### Text for analysis
------------------------------------------------------------------------

Inside Story

When Kerry Packer met his match

Malcolm Turnbull spilled the beans on Kerry Packer’s secret plans for Fairfax back in 1991. So why are his memoirs so coy about this key episode?

Rodney Tiffen 14 May 2020 2815 words

Before the storm: Malcolm Turnbull (right) and Kerry Packer in December 1984. Newspix


“I will save my version for my memoirs,” declared Malcolm Turnbull. It was 2006, and he was talking to Age business editor Michael Short about an article I had written for the next day’s paper. There, I outlined for the first time Turnbull’s pivotal role in sinking Kerry Packer’s bid to control the Fairfax newspapers.

Nearly thirty years later, Turnbull has published those memoirs, A Bigger Picture, but readers will look in vain for the most salient and salacious details of that extraordinary episode. Why, I wonder, has Turnbull skated so lightly over the acrimonious climax of his relationship with Packer?

The key events unfolded in late 1991, at the tail-end of the most turbulent period of media ownership in Australian history. The upheaval had begun with the Hawke government’s changes to media ownership rules in 1987–88. The new policy, devised by Paul Keating, prohibited a company owning both a newspaper and a TV channel in the same market and abolished the old two-station rule, thus allowing one network to own channels reaching up to two-thirds of the Australian population.

The new policy advantaged Packer (who owned no newspapers) and Murdoch (who, having become an American citizen, would have had to sell his Australian TV stations anyway) and disadvantaged the other two big groups — Fairfax and the Herald and Weekly Times — whose cross-holdings of media outlets made any expansion almost impossible. It was later revealed that, of the four, only Murdoch and Packer had been consulted beforehand.

The new policy led to a frenzy of acquisitions, with many cashed-up aspirants seeing this as the last chance to buy into television. Alan Bond bought the Nine network from Packer for a billion dollars (twice what it was worth, writes Turnbull). Frank Lowy bought the Ten network and Christopher Skase bought the Seven network, both at greatly inflated prices.

Rupert Murdoch saw his opportunity, and took over the Herald and Weekly Times. After a shake-out of its various properties, this left him in control of newspapers accounting for two-thirds of daily metropolitan circulation, a much greater degree of concentration than in any other democracy.

------------------------------------------------------------------------

### Your tasks
a) Reproduce the passage of the article on Kerry Packer and Fairfax starting at "Inside Story" and ending at "this key episode?".
b) Answer these questions from the article on Kerry Packer and Fairfax, marking each answer to match its question:
(i) What is the title of Malcolm Turnbull's memoirs?
(ii) Who bought the Ten network?
(iii) Which newspaper group did Rupert Murdoch take over?
The lines that come next are separate material, unrelated to the article above.

### Data block
------------------------------------------------------------------------

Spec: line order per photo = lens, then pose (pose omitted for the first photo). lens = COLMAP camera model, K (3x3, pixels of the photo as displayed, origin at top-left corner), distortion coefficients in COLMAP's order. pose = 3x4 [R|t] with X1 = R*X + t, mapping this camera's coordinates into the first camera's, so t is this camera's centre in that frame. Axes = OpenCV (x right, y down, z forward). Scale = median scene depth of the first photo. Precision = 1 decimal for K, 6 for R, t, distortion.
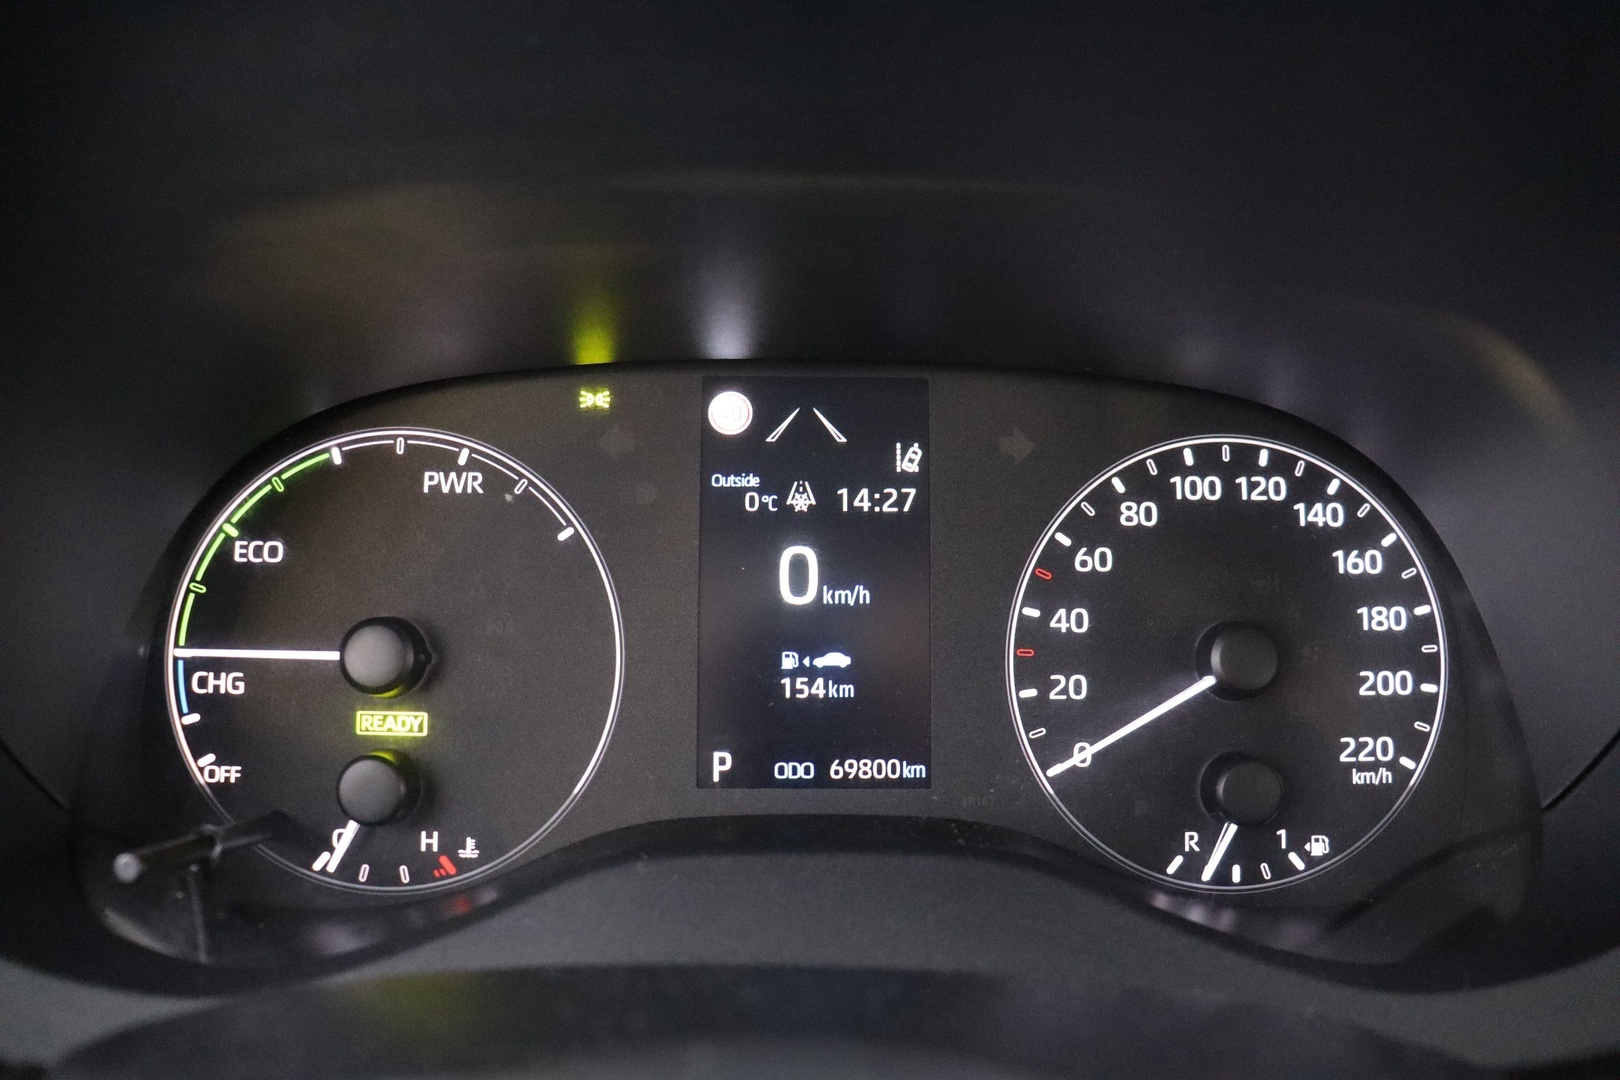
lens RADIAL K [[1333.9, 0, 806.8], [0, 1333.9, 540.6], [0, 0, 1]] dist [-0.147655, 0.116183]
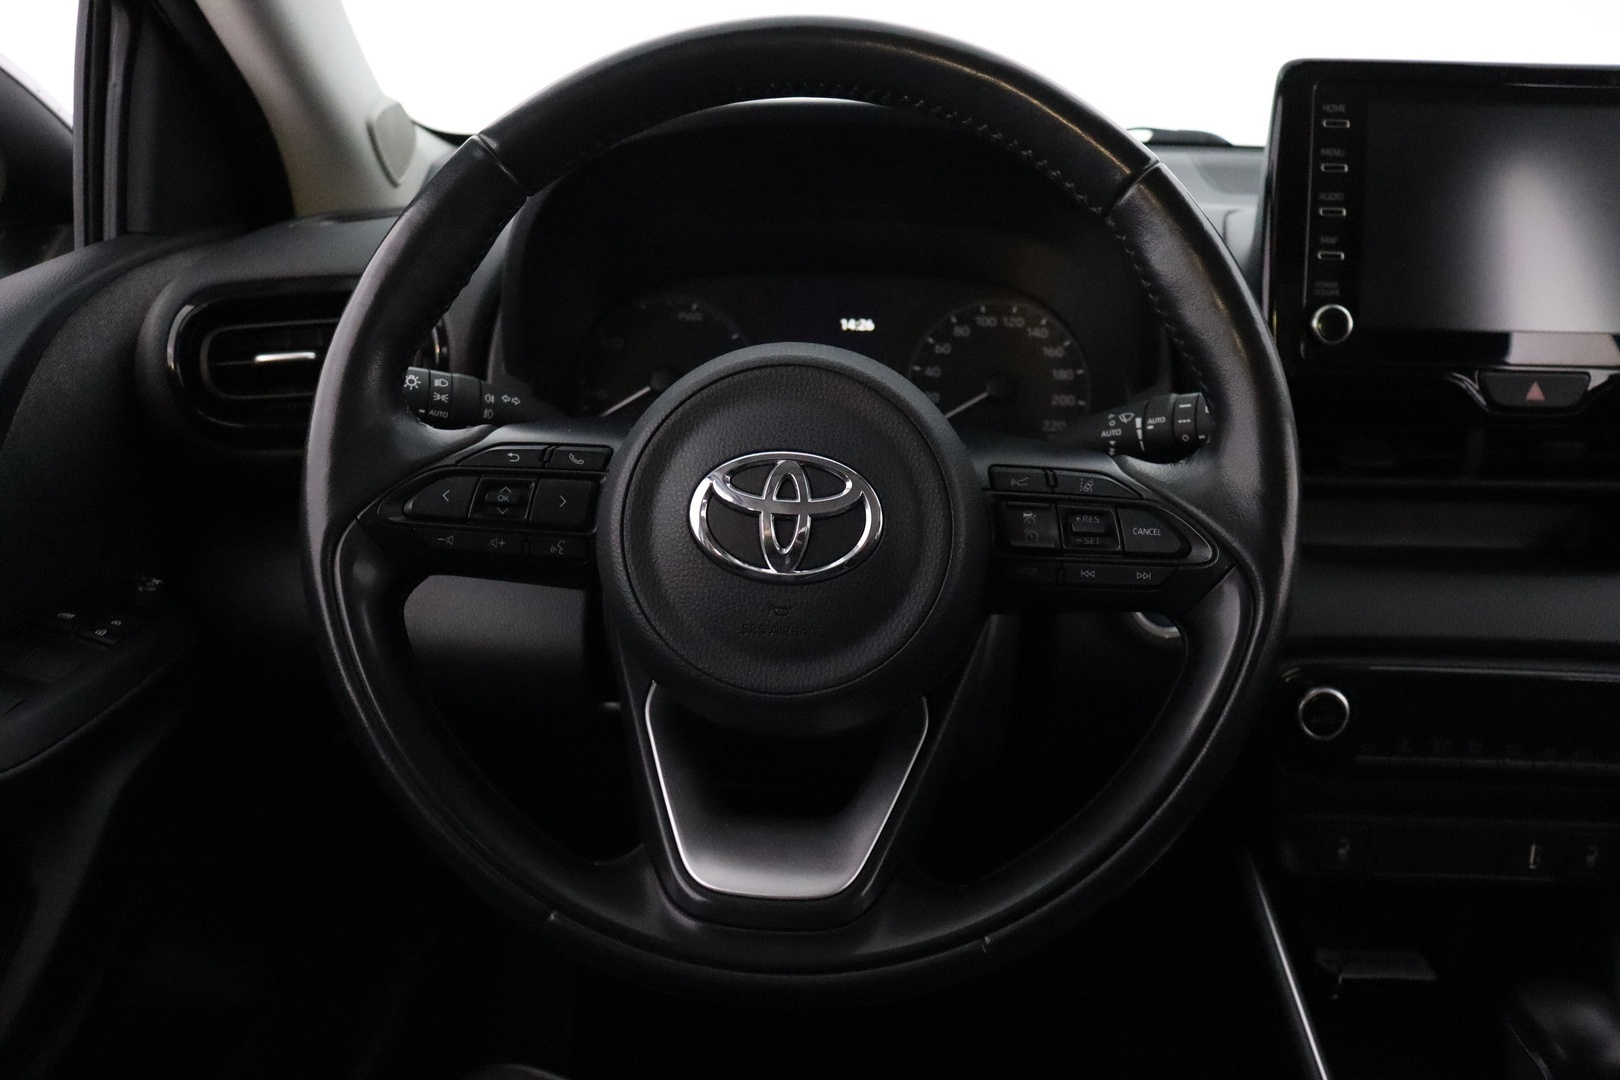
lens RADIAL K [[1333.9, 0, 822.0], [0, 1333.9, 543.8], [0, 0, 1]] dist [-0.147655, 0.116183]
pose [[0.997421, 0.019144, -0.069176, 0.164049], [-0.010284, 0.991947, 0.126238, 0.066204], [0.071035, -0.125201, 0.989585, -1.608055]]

------------------------------------------------------------------------

### Solved tasks
a)
Inside Story

When Kerry Packer met his match

Malcolm Turnbull spilled the beans on Kerry Packer’s secret plans for Fairfax back in 1991. So why are his memoirs so coy about this key episode?

b)
(i) A Bigger Picture
(ii) Frank Lowy
(iii) The Herald and Weekly Times